Também há muito mais estratégia do que você esperaria: os jogadores mais velhos e experientes comandam os mais jovens, muitos deles com medo (portanto bebendo constantemente), na batalha. No espetáculo deste ano, a VICE notou dois líderes diferentes comandando o movimento do jogo: Gela "o General" Pirtkhalaishvili e Nona "a Rainha" Chkhaidze.

Nona "a Rainha" Chkhaidze.

Chkhaidzer tem 65 anos. O neto e a neta vieram acompanhar a avó de outro vilarejo para abraçar o caos do Lelo. Durante o jogo, ela estava sozinha, de pé atrás dos homens carregando a bola, o lugar mais perigoso para se estar.

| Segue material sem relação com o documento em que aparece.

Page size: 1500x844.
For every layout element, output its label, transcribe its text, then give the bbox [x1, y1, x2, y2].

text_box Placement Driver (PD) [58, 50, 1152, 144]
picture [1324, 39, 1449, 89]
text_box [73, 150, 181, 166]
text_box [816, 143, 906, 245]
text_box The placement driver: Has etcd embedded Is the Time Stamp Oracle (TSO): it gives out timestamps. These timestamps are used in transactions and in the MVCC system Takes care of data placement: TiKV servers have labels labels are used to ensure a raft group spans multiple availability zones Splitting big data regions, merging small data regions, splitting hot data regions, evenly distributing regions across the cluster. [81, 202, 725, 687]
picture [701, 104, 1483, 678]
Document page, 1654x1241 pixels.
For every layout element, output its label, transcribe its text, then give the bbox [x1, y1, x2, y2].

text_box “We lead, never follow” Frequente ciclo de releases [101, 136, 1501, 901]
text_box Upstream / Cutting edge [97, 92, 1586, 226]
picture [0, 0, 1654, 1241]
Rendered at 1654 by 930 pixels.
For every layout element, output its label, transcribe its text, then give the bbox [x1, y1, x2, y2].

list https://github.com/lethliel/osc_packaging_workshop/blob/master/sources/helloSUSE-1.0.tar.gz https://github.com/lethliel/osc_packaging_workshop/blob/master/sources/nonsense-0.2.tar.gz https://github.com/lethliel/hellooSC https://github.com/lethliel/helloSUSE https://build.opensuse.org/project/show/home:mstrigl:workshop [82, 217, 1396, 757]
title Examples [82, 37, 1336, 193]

Em certo ponto, ela literalmente empurrou jogadores para frente e gritou para onde e como eles deveriam se mover.

Ela disse que está jogando este ano em homenagem ao irmão, que morreu recentemente. "Ele amava muito esse jogo", ela disse. "Ele está jogando com a gente agora."

Gela Pirkhalaishvili, o "General" do time De Baixo.

"Jogo desde criança, e sou um dos líderes", nos disse Pirtkahalaishvili, um homem grande e loiro incrivelmente em forma. "Fazemos as regras: Você não pode bater numa pessoa caída. E quando alguém cai e se machuca, todo mundo levanta as mãos. Estamos controlando tudo. Também desenvolvemos uma estratégia de como roubar a bola dos oponentes."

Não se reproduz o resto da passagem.